TASK PROMPT → Repeat only the lines below from the one containing "framed print: present [234,107,326,229]" through the one containing "kettle: present [586,307,645,351]", inclusive, exactly as written.

INPUT MATERIAL →
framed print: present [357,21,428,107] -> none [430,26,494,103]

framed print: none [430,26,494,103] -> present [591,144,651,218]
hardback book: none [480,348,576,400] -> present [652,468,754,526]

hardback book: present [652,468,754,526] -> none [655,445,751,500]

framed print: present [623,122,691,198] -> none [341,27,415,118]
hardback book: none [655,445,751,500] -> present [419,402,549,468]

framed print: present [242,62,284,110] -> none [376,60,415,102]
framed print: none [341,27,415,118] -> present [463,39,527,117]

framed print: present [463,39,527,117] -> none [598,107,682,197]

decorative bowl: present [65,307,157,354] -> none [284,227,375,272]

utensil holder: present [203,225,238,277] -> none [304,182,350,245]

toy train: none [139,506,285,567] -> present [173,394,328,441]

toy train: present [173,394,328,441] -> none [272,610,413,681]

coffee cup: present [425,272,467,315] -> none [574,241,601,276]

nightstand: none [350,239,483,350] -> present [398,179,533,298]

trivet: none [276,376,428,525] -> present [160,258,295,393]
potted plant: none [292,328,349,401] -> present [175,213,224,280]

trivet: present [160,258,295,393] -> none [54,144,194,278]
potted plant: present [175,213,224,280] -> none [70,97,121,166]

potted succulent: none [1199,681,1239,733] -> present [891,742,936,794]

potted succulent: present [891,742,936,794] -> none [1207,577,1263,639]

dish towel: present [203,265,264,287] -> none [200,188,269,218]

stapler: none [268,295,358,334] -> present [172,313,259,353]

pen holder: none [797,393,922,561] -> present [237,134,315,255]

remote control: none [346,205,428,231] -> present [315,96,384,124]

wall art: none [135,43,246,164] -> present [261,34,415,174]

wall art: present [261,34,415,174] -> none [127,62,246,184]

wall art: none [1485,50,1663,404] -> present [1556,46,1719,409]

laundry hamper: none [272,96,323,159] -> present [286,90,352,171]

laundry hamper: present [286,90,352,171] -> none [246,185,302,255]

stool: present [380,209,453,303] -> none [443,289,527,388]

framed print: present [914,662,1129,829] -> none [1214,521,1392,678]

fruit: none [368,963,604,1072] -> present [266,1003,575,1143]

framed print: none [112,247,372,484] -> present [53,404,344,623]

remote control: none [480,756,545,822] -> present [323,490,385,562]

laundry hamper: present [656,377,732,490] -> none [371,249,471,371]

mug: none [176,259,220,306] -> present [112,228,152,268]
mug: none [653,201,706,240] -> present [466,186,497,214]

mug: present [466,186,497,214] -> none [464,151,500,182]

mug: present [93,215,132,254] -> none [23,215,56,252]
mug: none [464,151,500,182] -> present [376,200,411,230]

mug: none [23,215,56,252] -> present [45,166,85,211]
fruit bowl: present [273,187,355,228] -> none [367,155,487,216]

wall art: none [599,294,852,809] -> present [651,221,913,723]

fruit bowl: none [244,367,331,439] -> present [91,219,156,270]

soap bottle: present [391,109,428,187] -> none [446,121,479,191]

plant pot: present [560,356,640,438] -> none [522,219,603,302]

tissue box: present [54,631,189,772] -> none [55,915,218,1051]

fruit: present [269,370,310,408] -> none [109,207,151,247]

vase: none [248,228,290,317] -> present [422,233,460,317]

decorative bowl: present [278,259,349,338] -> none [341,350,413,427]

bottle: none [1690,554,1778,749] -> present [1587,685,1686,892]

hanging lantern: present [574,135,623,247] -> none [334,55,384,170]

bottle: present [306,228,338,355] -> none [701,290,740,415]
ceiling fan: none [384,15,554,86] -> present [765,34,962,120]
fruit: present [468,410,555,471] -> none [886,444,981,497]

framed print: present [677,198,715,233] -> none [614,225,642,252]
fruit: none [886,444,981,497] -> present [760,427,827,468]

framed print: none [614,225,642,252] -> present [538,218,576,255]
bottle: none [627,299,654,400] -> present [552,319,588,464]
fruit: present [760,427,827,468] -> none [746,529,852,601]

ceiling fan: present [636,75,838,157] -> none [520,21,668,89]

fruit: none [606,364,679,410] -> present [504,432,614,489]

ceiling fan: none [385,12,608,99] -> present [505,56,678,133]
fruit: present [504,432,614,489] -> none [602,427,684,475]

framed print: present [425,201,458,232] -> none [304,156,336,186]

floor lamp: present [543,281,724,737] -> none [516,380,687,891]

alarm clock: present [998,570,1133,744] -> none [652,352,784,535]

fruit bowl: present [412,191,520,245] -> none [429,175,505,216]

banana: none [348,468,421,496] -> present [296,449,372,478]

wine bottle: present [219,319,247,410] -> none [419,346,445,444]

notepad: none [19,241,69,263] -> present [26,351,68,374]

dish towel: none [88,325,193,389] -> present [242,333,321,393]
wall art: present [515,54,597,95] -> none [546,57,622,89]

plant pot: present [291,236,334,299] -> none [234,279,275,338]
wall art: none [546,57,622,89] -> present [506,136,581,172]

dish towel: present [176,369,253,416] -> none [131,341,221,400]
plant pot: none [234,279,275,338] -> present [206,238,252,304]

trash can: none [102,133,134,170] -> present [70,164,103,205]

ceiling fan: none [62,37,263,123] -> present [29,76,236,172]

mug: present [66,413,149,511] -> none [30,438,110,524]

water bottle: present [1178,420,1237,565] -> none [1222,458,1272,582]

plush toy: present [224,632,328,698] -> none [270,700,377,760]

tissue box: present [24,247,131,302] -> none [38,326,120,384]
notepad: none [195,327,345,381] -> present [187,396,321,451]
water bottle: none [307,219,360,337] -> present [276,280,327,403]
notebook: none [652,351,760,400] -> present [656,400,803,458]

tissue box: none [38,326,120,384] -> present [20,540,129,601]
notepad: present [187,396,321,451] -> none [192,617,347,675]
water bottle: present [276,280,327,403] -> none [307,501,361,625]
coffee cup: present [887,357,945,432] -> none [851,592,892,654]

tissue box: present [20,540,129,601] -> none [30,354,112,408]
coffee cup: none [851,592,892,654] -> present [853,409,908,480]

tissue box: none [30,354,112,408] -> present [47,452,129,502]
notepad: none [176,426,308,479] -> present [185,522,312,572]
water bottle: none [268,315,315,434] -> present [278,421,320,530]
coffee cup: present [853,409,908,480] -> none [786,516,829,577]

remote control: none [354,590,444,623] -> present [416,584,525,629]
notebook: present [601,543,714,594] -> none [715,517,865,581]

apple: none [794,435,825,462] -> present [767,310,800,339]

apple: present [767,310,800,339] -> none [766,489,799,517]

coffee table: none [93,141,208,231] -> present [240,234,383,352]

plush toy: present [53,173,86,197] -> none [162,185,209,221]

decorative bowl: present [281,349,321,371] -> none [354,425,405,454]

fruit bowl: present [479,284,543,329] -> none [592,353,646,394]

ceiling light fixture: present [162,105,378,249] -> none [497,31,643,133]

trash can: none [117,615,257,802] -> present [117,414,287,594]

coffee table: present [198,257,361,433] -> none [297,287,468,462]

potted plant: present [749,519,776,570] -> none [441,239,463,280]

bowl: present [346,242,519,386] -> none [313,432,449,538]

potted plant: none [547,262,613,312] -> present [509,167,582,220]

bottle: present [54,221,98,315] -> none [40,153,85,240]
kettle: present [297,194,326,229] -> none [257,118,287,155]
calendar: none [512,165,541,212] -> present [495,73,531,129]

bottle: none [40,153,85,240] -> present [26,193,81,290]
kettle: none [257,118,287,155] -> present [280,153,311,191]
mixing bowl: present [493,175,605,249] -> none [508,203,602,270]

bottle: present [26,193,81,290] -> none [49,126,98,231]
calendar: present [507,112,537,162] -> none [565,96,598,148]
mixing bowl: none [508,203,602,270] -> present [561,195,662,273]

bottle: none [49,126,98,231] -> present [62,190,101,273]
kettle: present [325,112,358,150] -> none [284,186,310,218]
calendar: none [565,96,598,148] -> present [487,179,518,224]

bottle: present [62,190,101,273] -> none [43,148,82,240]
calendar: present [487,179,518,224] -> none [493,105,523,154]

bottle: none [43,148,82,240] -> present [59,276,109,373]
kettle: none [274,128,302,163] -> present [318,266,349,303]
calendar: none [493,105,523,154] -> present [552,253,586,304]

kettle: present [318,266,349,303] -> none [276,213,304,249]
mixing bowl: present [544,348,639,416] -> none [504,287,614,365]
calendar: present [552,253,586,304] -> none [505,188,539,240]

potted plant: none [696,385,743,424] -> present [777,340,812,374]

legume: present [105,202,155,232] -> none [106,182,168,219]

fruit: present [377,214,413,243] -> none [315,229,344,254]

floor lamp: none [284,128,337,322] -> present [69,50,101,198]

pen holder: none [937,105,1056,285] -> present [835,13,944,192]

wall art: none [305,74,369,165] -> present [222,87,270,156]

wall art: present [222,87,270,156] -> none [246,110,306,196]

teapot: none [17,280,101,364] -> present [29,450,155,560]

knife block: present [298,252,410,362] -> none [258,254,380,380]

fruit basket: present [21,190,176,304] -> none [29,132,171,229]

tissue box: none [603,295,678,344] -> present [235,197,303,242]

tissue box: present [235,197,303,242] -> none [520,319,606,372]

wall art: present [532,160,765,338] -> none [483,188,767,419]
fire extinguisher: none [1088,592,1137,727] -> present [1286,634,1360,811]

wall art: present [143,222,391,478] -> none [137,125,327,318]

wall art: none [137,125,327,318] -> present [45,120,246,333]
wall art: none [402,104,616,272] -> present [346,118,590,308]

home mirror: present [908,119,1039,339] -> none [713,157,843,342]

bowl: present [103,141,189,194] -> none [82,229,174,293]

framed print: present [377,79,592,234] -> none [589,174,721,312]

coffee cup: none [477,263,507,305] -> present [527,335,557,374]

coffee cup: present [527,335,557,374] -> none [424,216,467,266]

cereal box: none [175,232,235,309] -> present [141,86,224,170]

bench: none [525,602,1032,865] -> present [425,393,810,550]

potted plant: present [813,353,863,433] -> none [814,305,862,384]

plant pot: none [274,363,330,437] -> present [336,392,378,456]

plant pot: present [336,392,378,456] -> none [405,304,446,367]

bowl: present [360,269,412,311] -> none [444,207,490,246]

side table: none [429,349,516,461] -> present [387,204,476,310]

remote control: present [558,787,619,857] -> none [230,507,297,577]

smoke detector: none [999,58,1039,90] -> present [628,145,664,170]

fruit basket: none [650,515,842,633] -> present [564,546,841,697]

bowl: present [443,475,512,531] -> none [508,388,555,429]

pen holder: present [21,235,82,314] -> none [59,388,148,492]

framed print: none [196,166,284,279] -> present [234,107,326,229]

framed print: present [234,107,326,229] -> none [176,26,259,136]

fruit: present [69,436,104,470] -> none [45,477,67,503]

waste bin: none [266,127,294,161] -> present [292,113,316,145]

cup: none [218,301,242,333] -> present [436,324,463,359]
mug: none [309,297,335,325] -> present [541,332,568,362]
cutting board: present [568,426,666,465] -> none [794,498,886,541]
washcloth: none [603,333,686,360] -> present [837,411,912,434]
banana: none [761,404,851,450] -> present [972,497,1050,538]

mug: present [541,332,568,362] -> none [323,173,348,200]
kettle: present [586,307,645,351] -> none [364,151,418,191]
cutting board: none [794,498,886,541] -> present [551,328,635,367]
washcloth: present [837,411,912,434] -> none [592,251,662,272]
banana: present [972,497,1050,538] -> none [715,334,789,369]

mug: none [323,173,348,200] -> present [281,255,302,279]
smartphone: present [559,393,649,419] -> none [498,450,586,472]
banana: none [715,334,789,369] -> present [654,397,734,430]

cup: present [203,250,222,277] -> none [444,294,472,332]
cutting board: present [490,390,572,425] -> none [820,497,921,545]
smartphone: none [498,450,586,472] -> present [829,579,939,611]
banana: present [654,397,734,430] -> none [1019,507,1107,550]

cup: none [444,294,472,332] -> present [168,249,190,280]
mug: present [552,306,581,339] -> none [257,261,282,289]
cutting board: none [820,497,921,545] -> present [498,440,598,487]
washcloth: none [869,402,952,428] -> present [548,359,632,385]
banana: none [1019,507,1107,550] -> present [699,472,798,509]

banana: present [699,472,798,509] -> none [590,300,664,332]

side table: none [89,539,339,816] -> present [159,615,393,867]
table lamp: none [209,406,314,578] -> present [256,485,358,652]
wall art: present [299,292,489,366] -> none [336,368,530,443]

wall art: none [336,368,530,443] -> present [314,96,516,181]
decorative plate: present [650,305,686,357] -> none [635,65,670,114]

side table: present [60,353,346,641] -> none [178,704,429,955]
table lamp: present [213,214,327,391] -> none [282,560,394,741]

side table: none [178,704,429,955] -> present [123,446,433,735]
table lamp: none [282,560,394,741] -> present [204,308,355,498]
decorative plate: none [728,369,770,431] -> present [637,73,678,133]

EXPECTED ANSWER →
framed print: present [234,107,326,229] -> none [176,26,259,136]

fruit: present [69,436,104,470] -> none [45,477,67,503]

waste bin: none [266,127,294,161] -> present [292,113,316,145]

cup: none [218,301,242,333] -> present [436,324,463,359]
mug: none [309,297,335,325] -> present [541,332,568,362]
cutting board: present [568,426,666,465] -> none [794,498,886,541]
washcloth: none [603,333,686,360] -> present [837,411,912,434]
banana: none [761,404,851,450] -> present [972,497,1050,538]

mug: present [541,332,568,362] -> none [323,173,348,200]
kettle: present [586,307,645,351] -> none [364,151,418,191]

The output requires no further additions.